- [Work to be completed] Here are some records. Print all of them exactly.

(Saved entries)
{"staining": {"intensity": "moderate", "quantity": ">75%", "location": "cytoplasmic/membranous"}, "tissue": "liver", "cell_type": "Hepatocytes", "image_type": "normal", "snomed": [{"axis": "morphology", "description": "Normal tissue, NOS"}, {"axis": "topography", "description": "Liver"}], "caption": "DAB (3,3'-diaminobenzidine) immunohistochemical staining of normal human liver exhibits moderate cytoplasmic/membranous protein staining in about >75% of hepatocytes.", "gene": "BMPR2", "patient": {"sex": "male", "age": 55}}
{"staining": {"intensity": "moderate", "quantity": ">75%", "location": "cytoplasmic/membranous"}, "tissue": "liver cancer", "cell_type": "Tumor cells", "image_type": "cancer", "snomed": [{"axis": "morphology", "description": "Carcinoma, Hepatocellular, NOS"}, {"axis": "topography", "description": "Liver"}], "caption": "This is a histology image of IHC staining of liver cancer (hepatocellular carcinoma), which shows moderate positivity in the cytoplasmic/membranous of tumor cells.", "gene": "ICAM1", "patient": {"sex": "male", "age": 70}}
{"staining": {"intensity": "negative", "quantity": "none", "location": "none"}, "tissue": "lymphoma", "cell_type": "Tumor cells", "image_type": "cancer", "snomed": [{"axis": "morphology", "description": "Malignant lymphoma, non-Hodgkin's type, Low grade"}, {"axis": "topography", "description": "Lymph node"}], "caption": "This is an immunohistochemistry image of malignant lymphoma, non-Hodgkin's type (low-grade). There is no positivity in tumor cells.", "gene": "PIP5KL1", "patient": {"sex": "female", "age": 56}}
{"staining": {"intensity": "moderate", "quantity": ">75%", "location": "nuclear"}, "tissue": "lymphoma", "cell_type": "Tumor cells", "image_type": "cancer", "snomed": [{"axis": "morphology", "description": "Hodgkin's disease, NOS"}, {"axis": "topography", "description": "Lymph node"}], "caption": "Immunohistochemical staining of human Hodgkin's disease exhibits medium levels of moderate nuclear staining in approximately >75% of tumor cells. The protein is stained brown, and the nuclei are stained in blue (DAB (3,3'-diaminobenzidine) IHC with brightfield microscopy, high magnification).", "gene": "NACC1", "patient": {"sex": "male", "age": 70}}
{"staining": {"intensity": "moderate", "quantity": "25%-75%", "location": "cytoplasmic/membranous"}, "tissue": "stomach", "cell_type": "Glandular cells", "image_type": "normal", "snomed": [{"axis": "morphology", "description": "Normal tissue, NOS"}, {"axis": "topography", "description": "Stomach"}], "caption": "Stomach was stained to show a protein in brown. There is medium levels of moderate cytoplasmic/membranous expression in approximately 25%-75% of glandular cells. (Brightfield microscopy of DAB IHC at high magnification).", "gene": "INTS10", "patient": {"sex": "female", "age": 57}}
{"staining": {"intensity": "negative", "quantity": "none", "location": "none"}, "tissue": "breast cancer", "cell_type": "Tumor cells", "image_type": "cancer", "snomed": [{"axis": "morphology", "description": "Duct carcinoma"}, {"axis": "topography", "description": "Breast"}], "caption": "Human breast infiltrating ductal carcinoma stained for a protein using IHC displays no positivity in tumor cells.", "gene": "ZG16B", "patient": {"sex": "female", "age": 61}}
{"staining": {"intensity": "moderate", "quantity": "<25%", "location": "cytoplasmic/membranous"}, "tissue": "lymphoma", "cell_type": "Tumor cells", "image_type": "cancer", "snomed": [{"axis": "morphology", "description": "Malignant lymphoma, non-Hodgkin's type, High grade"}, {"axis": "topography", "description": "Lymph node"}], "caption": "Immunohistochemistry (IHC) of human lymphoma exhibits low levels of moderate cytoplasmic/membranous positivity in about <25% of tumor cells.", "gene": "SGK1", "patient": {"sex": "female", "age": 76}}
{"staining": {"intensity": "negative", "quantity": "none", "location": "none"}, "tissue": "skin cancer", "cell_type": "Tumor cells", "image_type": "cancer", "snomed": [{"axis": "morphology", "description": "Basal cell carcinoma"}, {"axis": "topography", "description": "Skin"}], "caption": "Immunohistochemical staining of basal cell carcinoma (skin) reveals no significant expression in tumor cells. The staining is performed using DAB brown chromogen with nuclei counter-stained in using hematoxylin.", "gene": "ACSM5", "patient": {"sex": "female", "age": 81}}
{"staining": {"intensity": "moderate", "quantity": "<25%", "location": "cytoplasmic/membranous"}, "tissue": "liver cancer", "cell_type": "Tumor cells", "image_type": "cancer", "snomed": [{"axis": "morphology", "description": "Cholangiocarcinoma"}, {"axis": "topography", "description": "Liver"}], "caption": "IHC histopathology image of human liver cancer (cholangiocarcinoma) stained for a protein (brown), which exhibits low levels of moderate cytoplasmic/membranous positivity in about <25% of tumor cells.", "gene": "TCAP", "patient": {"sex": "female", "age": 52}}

- [Answer space]
{"staining": {"intensity": "moderate", "quantity": ">75%", "location": "cytoplasmic/membranous"}, "tissue": "liver", "cell_type": "Hepatocytes", "image_type": "normal", "snomed": [{"axis": "morphology", "description": "Normal tissue, NOS"}, {"axis": "topography", "description": "Liver"}], "caption": "DAB (3,3'-diaminobenzidine) immunohistochemical staining of normal human liver exhibits moderate cytoplasmic/membranous protein staining in about >75% of hepatocytes.", "gene": "BMPR2", "patient": {"sex": "male", "age": 55}}
{"staining": {"intensity": "moderate", "quantity": ">75%", "location": "cytoplasmic/membranous"}, "tissue": "liver cancer", "cell_type": "Tumor cells", "image_type": "cancer", "snomed": [{"axis": "morphology", "description": "Carcinoma, Hepatocellular, NOS"}, {"axis": "topography", "description": "Liver"}], "caption": "This is a histology image of IHC staining of liver cancer (hepatocellular carcinoma), which shows moderate positivity in the cytoplasmic/membranous of tumor cells.", "gene": "ICAM1", "patient": {"sex": "male", "age": 70}}
{"staining": {"intensity": "negative", "quantity": "none", "location": "none"}, "tissue": "lymphoma", "cell_type": "Tumor cells", "image_type": "cancer", "snomed": [{"axis": "morphology", "description": "Malignant lymphoma, non-Hodgkin's type, Low grade"}, {"axis": "topography", "description": "Lymph node"}], "caption": "This is an immunohistochemistry image of malignant lymphoma, non-Hodgkin's type (low-grade). There is no positivity in tumor cells.", "gene": "PIP5KL1", "patient": {"sex": "female", "age": 56}}
{"staining": {"intensity": "moderate", "quantity": ">75%", "location": "nuclear"}, "tissue": "lymphoma", "cell_type": "Tumor cells", "image_type": "cancer", "snomed": [{"axis": "morphology", "description": "Hodgkin's disease, NOS"}, {"axis": "topography", "description": "Lymph node"}], "caption": "Immunohistochemical staining of human Hodgkin's disease exhibits medium levels of moderate nuclear staining in approximately >75% of tumor cells. The protein is stained brown, and the nuclei are stained in blue (DAB (3,3'-diaminobenzidine) IHC with brightfield microscopy, high magnification).", "gene": "NACC1", "patient": {"sex": "male", "age": 70}}
{"staining": {"intensity": "moderate", "quantity": "25%-75%", "location": "cytoplasmic/membranous"}, "tissue": "stomach", "cell_type": "Glandular cells", "image_type": "normal", "snomed": [{"axis": "morphology", "description": "Normal tissue, NOS"}, {"axis": "topography", "description": "Stomach"}], "caption": "Stomach was stained to show a protein in brown. There is medium levels of moderate cytoplasmic/membranous expression in approximately 25%-75% of glandular cells. (Brightfield microscopy of DAB IHC at high magnification).", "gene": "INTS10", "patient": {"sex": "female", "age": 57}}
{"staining": {"intensity": "negative", "quantity": "none", "location": "none"}, "tissue": "breast cancer", "cell_type": "Tumor cells", "image_type": "cancer", "snomed": [{"axis": "morphology", "description": "Duct carcinoma"}, {"axis": "topography", "description": "Breast"}], "caption": "Human breast infiltrating ductal carcinoma stained for a protein using IHC displays no positivity in tumor cells.", "gene": "ZG16B", "patient": {"sex": "female", "age": 61}}
{"staining": {"intensity": "moderate", "quantity": "<25%", "location": "cytoplasmic/membranous"}, "tissue": "lymphoma", "cell_type": "Tumor cells", "image_type": "cancer", "snomed": [{"axis": "morphology", "description": "Malignant lymphoma, non-Hodgkin's type, High grade"}, {"axis": "topography", "description": "Lymph node"}], "caption": "Immunohistochemistry (IHC) of human lymphoma exhibits low levels of moderate cytoplasmic/membranous positivity in about <25% of tumor cells.", "gene": "SGK1", "patient": {"sex": "female", "age": 76}}
{"staining": {"intensity": "negative", "quantity": "none", "location": "none"}, "tissue": "skin cancer", "cell_type": "Tumor cells", "image_type": "cancer", "snomed": [{"axis": "morphology", "description": "Basal cell carcinoma"}, {"axis": "topography", "description": "Skin"}], "caption": "Immunohistochemical staining of basal cell carcinoma (skin) reveals no significant expression in tumor cells. The staining is performed using DAB brown chromogen with nuclei counter-stained in using hematoxylin.", "gene": "ACSM5", "patient": {"sex": "female", "age": 81}}
{"staining": {"intensity": "moderate", "quantity": "<25%", "location": "cytoplasmic/membranous"}, "tissue": "liver cancer", "cell_type": "Tumor cells", "image_type": "cancer", "snomed": [{"axis": "morphology", "description": "Cholangiocarcinoma"}, {"axis": "topography", "description": "Liver"}], "caption": "IHC histopathology image of human liver cancer (cholangiocarcinoma) stained for a protein (brown), which exhibits low levels of moderate cytoplasmic/membranous positivity in about <25% of tumor cells.", "gene": "TCAP", "patient": {"sex": "female", "age": 52}}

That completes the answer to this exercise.